Suzanne opened an emergency locker between the two pilot seats and pulled out a flashlight. Turning it on, she directed it out her view port. Pressed up against it on the outside was cream-colored, coarse-grained muck.

“At least we know why we didn’t tip over,” Suzanne said. “We’re sitting in a layer of globigerina ooze.”

“Explain!” Perry said. He’d leaned forward to see for himself.

“Globigerina ooze is the most common sediment on the ocean floor,” Suzanne said. “It’s composed mainly of the carcasses of a type of plankton called foraminifera.”

“How can we be sitting in ocean sediment and be in air?” Perry asked.

“That’s the question,” Donald agreed. “We can’t, at least not in any way that I know of.”

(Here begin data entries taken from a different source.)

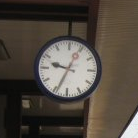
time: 9:34
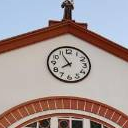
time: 7:55
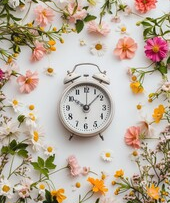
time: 10:07
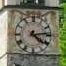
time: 4:13
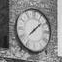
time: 1:37
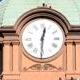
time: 12:30
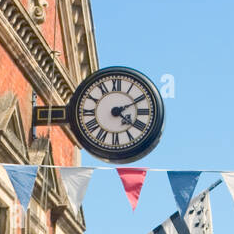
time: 4:10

“It’s also impossible for globigerina ooze to be this close to the Mid-Atlantic Ridge,” Suzanne said. “That sediment is found in the middle of the abyssal plains. Nothing makes sense.”

“This is absurd!” Donald snapped. “And I don’t like it at all. Wherever we are, we’re stuck!”

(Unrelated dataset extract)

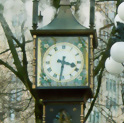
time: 3:31
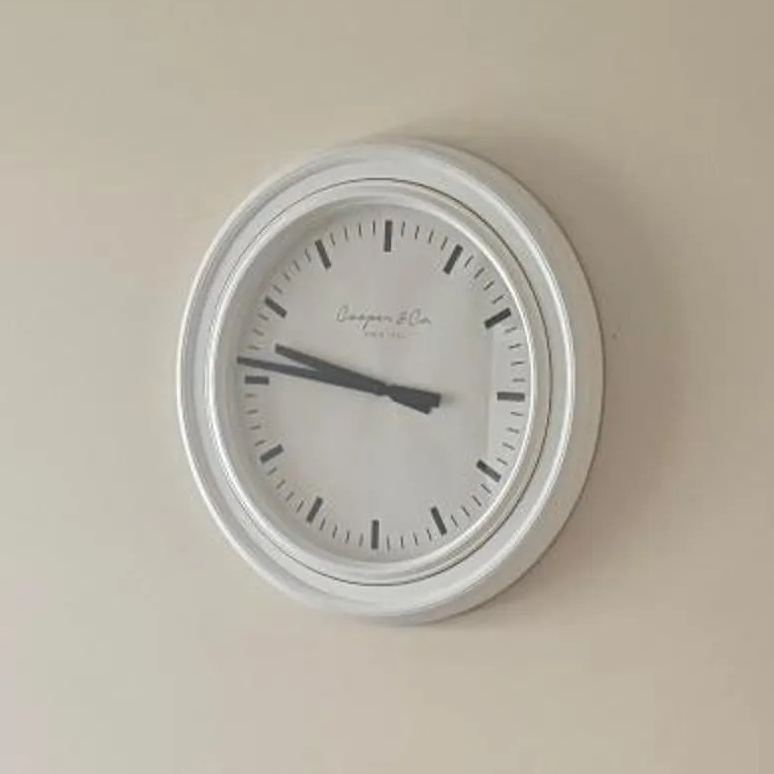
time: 9:46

“Could we be completely buried in the ooze?” Perry asked hesitantly. If he was right, he did not want to hear the answer.

“No! Not a chance,” Donald said. “If that were the case there would be more resistance to the propeller, not less.”

For a few minutes no one spoke.

“Is there any chance we could be inside the seamount?” Perry asked, finally breaking the silence.

Donald and Suzanne turned to face him.

“How could we be inside a mountain?” Donald asked angrily.

“Hey, I’m only making a suggestion,” Perry said. “Mark told me this morning he had some radar data that suggested the mountain might contain gas, not molten lava.”

“He never mentioned that to me,” Suzanne said.

“He didn’t mention it to anyone,” Perry said. “He wasn’t sure of the data since it was coming from a shallow study of the hard layer we were trying to drill through. It was an extrapolation, and he only mentioned it to me in passing.”

“What kind of gas?” Suzanne asked while her mind tried to imagine how a submerged volcano could become void of water. Geophysically speaking it seemed impossible, although she knew that on land some volcanoes did collapse in on themselves to form calderas.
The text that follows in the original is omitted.